_WHAT IS EXPECTED_
The response has to be every entry, printed word for word.

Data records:
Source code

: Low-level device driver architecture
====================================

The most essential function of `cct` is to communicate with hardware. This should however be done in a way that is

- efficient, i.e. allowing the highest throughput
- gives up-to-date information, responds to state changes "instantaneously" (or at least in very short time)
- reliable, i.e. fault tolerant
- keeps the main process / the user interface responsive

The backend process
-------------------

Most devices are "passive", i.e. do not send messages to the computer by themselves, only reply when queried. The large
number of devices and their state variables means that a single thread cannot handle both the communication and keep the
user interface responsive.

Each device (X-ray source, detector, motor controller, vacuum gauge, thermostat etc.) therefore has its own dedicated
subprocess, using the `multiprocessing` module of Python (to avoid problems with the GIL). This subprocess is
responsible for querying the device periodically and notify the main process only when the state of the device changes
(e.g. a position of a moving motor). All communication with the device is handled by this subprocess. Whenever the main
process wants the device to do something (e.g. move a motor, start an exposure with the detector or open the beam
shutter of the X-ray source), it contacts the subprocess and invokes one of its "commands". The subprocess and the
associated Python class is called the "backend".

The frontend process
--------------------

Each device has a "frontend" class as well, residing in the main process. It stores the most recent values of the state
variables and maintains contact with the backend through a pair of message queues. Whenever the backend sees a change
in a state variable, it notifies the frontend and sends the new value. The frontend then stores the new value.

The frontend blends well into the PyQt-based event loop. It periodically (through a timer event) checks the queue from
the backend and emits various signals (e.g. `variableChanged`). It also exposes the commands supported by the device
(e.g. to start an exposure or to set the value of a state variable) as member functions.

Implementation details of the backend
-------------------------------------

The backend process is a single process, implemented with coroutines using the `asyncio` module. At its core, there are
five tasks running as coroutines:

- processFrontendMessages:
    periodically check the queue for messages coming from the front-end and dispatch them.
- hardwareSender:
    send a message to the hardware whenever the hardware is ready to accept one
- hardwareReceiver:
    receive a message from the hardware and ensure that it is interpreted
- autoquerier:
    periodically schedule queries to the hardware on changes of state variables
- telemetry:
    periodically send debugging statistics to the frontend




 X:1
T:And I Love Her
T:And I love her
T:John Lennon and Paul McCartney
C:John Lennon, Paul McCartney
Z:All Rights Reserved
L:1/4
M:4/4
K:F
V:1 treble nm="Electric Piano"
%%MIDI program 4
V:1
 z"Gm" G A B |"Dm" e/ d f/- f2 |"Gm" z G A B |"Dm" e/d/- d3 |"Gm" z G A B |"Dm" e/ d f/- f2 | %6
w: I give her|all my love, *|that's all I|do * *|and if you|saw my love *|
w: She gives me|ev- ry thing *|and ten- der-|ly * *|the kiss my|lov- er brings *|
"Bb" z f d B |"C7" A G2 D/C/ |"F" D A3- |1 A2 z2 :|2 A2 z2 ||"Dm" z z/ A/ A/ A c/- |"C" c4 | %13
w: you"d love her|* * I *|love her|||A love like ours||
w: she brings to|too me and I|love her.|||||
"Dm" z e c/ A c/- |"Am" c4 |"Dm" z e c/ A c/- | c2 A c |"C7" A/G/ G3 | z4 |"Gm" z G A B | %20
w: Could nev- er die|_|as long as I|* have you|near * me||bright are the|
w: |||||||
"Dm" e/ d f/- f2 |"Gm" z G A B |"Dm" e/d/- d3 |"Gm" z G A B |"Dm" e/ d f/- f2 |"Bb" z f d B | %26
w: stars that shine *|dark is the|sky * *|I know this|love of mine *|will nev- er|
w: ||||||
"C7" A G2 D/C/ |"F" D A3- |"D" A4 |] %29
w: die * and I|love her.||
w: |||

_EXERCISE OUTPUT_
Source code

: Low-level device driver architecture
====================================

The most essential function of `cct` is to communicate with hardware. This should however be done in a way that is

- efficient, i.e. allowing the highest throughput
- gives up-to-date information, responds to state changes "instantaneously" (or at least in very short time)
- reliable, i.e. fault tolerant
- keeps the main process / the user interface responsive

The backend process
-------------------

Most devices are "passive", i.e. do not send messages to the computer by themselves, only reply when queried. The large
number of devices and their state variables means that a single thread cannot handle both the communication and keep the
user interface responsive.

Each device (X-ray source, detector, motor controller, vacuum gauge, thermostat etc.) therefore has its own dedicated
subprocess, using the `multiprocessing` module of Python (to avoid problems with the GIL). This subprocess is
responsible for querying the device periodically and notify the main process only when the state of the device changes
(e.g. a position of a moving motor). All communication with the device is handled by this subprocess. Whenever the main
process wants the device to do something (e.g. move a motor, start an exposure with the detector or open the beam
shutter of the X-ray source), it contacts the subprocess and invokes one of its "commands". The subprocess and the
associated Python class is called the "backend".

The frontend process
--------------------

Each device has a "frontend" class as well, residing in the main process. It stores the most recent values of the state
variables and maintains contact with the backend through a pair of message queues. Whenever the backend sees a change
in a state variable, it notifies the frontend and sends the new value. The frontend then stores the new value.

The frontend blends well into the PyQt-based event loop. It periodically (through a timer event) checks the queue from
the backend and emits various signals (e.g. `variableChanged`). It also exposes the commands supported by the device
(e.g. to start an exposure or to set the value of a state variable) as member functions.

Implementation details of the backend
-------------------------------------

The backend process is a single process, implemented with coroutines using the `asyncio` module. At its core, there are
five tasks running as coroutines:

- processFrontendMessages:
    periodically check the queue for messages coming from the front-end and dispatch them.
- hardwareSender:
    send a message to the hardware whenever the hardware is ready to accept one
- hardwareReceiver:
    receive a message from the hardware and ensure that it is interpreted
- autoquerier:
    periodically schedule queries to the hardware on changes of state variables
- telemetry:
    periodically send debugging statistics to the frontend




 X:1
T:And I Love Her
T:And I love her
T:John Lennon and Paul McCartney
C:John Lennon, Paul McCartney
Z:All Rights Reserved
L:1/4
M:4/4
K:F
V:1 treble nm="Electric Piano"
%%MIDI program 4
V:1
 z"Gm" G A B |"Dm" e/ d f/- f2 |"Gm" z G A B |"Dm" e/d/- d3 |"Gm" z G A B |"Dm" e/ d f/- f2 | %6
w: I give her|all my love, *|that's all I|do * *|and if you|saw my love *|
w: She gives me|ev- ry thing *|and ten- der-|ly * *|the kiss my|lov- er brings *|
"Bb" z f d B |"C7" A G2 D/C/ |"F" D A3- |1 A2 z2 :|2 A2 z2 ||"Dm" z z/ A/ A/ A c/- |"C" c4 | %13
w: you"d love her|* * I *|love her|||A love like ours||
w: she brings to|too me and I|love her.|||||
"Dm" z e c/ A c/- |"Am" c4 |"Dm" z e c/ A c/- | c2 A c |"C7" A/G/ G3 | z4 |"Gm" z G A B | %20
w: Could nev- er die|_|as long as I|* have you|near * me||bright are the|
w: |||||||
"Dm" e/ d f/- f2 |"Gm" z G A B |"Dm" e/d/- d3 |"Gm" z G A B |"Dm" e/ d f/- f2 |"Bb" z f d B | %26
w: stars that shine *|dark is the|sky * *|I know this|love of mine *|will nev- er|
w: ||||||
"C7" A G2 D/C/ |"F" D A3- |"D" A4 |] %29
w: die * and I|love her.||
w: |||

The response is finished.